A concern relating to the use of public deployments of generative AI systems is that the Prompts that Users enter into the system can be reused by the Provider or Developer without restriction, with the potential that control over any confidential information entered into the system will likely be lost and the information may cease to be confidential as a result.

The position is analogous to the prompts entered into a publicly available internet search engine or to text entered into a publicly available language translation website. Just as organizations should have policies and training programs controlling their staff’s use of confidential information on such websites, so too should those policies and training programs extend to use of public generative AI systems. For more information, see our blog, Everyone is using ChatGPT: What does my organisation need to watch out for?

 

Reviewing supply agreement restrictions

Private or Enterprise deployments should contain terms in the relevant supply agreement that restrict the Provider from reusing or disclosing the Inputs (and from reusing or disclosing any of the Deployer’s data that is used to further train or fine-tune the model).

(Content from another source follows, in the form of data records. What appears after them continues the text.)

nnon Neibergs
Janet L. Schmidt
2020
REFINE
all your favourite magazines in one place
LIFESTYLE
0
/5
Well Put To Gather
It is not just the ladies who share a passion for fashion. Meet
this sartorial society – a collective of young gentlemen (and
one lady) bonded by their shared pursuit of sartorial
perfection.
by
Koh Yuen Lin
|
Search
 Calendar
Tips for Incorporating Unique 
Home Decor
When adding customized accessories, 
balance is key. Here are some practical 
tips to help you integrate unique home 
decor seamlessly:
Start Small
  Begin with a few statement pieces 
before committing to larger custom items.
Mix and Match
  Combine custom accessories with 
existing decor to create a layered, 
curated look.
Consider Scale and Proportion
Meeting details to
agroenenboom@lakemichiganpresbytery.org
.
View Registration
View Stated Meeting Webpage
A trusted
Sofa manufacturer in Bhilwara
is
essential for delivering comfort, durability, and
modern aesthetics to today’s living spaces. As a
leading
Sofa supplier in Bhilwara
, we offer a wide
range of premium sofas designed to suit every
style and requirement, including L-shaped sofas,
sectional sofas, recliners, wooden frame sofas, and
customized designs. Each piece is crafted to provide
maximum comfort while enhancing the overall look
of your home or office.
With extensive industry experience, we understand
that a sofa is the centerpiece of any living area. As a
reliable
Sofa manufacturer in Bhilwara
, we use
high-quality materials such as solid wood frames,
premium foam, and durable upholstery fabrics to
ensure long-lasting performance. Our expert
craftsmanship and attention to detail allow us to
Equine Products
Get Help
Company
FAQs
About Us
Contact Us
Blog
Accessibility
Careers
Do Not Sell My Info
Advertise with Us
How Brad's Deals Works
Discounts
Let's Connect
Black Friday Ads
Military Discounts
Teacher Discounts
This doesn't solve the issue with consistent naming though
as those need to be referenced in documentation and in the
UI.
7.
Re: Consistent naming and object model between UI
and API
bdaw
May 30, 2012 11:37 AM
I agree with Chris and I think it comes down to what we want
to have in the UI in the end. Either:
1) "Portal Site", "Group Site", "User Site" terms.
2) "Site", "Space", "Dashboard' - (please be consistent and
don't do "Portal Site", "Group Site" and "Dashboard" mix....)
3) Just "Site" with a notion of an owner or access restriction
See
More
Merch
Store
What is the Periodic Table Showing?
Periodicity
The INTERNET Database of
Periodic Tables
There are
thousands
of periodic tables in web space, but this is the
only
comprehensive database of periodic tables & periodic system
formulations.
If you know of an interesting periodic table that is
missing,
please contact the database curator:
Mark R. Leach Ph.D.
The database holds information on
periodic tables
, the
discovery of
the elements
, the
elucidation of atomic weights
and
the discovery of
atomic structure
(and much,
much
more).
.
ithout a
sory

Clearly, the exact scope of these restrictions needs careful review and consideration, as do any terms that exclude or limit the Provider’s liability for breach of the terms, and the governing law and jurisdiction of enforcement. In principle at least, the risks for an organization here are analogous to the risks of using a cloud service provider such as AWS, Microsoft Azure, Google Cloud Platform, Rackspace, IBM Cloud, Oracle, Alibaba Cloud etc.